= Beginning of Section =

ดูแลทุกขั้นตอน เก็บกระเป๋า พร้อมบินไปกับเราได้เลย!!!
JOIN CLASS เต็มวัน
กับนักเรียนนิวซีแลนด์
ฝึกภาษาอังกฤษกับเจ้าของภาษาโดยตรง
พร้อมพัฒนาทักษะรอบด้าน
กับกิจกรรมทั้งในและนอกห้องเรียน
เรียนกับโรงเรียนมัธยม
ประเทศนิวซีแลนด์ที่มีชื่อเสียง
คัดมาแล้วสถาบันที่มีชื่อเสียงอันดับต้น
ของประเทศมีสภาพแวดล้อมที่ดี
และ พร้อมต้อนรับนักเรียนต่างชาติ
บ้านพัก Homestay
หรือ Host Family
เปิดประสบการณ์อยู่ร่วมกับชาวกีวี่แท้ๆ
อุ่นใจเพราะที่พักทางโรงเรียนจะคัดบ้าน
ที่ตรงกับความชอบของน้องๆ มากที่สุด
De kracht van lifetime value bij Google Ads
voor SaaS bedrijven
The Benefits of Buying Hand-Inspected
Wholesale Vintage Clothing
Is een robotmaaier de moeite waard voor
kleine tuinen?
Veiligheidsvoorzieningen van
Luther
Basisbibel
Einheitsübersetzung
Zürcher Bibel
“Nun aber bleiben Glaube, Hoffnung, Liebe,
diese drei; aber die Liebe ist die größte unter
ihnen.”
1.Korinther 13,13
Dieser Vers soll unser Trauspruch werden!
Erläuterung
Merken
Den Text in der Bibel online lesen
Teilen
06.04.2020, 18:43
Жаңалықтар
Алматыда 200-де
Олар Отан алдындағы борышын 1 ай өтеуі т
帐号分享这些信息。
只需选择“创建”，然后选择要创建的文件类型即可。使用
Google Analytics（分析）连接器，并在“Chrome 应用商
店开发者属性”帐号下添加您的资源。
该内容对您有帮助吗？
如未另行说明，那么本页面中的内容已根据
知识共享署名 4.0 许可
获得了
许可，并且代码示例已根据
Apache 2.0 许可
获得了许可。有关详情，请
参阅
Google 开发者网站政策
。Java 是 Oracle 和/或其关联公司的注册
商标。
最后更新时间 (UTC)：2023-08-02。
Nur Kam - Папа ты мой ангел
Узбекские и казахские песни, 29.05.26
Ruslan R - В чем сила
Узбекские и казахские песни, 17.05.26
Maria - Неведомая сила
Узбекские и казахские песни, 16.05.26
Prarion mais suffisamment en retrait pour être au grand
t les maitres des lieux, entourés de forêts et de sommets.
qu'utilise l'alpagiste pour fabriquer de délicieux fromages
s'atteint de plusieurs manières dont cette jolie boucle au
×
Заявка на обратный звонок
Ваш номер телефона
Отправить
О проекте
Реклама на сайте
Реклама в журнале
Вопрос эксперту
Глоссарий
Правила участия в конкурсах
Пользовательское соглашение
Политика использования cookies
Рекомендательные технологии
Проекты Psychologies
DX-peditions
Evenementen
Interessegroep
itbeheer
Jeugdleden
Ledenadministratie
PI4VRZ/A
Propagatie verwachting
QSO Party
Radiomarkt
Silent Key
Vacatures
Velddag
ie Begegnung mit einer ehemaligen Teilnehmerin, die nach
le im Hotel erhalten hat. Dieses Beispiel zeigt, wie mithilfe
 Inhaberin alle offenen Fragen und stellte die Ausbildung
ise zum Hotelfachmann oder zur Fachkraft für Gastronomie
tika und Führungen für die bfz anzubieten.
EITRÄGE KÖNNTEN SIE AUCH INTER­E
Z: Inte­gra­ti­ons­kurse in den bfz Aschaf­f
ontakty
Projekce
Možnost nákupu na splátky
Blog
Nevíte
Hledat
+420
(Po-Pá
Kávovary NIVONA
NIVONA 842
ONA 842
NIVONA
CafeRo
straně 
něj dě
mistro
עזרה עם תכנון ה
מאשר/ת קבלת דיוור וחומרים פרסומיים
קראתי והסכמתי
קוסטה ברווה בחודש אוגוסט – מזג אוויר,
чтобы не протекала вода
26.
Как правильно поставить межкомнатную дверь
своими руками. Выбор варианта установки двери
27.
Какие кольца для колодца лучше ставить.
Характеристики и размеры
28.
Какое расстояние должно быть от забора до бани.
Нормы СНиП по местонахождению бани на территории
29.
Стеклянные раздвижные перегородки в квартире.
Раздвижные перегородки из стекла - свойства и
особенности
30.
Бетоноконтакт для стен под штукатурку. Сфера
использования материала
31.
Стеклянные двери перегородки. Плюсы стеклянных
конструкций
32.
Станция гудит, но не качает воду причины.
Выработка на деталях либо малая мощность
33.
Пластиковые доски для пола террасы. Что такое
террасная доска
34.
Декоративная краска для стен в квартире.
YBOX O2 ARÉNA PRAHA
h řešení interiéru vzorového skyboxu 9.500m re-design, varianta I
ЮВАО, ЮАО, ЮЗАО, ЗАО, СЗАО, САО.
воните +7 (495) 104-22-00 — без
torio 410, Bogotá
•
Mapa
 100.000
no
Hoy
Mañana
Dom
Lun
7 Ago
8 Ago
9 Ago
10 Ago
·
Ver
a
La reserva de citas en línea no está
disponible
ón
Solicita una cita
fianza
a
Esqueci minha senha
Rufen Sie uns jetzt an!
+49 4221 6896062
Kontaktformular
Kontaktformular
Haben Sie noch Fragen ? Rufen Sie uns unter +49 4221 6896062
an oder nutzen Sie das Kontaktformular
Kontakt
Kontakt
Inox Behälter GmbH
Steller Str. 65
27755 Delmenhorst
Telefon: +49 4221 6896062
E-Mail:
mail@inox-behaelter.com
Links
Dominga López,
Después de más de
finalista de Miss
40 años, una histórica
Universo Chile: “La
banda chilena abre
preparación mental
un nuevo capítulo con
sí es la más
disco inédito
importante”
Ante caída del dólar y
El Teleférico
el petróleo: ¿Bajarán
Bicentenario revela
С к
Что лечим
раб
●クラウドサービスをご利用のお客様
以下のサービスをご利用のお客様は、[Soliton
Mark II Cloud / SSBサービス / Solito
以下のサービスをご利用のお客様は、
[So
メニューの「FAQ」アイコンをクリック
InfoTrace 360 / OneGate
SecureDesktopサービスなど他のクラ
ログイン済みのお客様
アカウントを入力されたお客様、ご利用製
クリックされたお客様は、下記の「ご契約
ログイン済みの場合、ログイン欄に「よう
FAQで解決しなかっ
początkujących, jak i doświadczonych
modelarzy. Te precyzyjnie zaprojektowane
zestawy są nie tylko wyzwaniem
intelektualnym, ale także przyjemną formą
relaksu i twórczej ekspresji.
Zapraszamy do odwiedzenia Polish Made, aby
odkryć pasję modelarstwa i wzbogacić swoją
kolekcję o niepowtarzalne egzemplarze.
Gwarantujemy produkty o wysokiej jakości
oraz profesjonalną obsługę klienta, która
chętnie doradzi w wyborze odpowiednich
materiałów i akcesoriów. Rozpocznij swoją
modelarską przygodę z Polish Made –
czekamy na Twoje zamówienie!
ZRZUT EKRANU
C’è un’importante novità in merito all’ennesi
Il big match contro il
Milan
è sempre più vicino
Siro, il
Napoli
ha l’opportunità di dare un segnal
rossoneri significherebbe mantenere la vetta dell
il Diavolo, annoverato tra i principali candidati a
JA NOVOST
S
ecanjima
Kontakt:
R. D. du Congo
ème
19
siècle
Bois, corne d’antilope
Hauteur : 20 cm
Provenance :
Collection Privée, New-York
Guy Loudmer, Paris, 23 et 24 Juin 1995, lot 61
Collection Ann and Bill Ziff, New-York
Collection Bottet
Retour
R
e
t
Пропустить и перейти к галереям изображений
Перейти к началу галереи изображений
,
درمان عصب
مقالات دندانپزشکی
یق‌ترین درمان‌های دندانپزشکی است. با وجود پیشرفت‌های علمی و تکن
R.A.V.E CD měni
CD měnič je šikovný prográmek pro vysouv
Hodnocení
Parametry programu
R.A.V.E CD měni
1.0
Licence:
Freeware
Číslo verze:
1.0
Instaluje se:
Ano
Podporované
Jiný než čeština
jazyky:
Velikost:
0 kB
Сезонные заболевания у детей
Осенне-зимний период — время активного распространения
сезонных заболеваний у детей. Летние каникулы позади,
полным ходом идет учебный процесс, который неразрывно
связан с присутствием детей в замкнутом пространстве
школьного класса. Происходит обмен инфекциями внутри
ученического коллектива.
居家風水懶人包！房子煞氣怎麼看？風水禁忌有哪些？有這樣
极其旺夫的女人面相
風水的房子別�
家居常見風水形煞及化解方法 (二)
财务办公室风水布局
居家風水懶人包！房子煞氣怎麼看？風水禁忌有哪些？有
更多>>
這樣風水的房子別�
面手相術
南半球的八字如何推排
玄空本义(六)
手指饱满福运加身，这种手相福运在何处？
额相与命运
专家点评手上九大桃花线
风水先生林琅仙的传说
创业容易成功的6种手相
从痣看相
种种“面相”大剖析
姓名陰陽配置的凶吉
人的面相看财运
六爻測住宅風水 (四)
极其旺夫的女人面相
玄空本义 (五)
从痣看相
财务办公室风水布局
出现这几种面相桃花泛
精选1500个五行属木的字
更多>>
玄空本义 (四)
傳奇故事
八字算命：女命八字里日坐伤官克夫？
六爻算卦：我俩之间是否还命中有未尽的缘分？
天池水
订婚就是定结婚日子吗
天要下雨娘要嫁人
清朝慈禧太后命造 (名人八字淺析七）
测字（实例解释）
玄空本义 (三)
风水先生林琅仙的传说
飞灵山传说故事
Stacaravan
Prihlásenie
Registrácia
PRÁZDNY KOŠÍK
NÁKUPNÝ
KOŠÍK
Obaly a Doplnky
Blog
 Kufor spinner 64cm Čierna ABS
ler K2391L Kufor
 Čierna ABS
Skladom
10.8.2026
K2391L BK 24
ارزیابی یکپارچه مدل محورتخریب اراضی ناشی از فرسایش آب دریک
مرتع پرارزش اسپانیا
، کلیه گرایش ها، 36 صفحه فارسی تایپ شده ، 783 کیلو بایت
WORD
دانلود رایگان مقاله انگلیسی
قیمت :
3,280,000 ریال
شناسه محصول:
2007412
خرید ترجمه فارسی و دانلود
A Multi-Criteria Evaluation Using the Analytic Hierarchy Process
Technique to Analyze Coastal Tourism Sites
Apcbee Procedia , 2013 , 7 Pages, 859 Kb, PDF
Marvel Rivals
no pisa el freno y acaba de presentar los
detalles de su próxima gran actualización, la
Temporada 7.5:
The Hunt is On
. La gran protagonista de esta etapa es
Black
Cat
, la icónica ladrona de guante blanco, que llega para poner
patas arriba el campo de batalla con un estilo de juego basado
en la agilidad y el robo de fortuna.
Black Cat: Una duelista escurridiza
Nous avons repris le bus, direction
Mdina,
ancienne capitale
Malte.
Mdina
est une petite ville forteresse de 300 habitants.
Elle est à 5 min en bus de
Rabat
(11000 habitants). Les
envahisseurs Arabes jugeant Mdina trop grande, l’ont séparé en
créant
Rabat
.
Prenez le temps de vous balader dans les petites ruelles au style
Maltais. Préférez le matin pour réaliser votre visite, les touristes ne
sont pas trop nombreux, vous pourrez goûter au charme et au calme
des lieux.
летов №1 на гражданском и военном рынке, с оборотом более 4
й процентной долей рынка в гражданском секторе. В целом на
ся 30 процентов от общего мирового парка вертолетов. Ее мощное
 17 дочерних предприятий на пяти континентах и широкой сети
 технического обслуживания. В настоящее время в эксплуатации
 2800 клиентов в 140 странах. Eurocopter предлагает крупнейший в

= End of Section =

▶ _WHAT TO DO_
Go line by line through the entries above and tally those that hold the word "гражданском"; give the tally alone.

▶ _SOLUTION FOR THIS PROBLEM_
2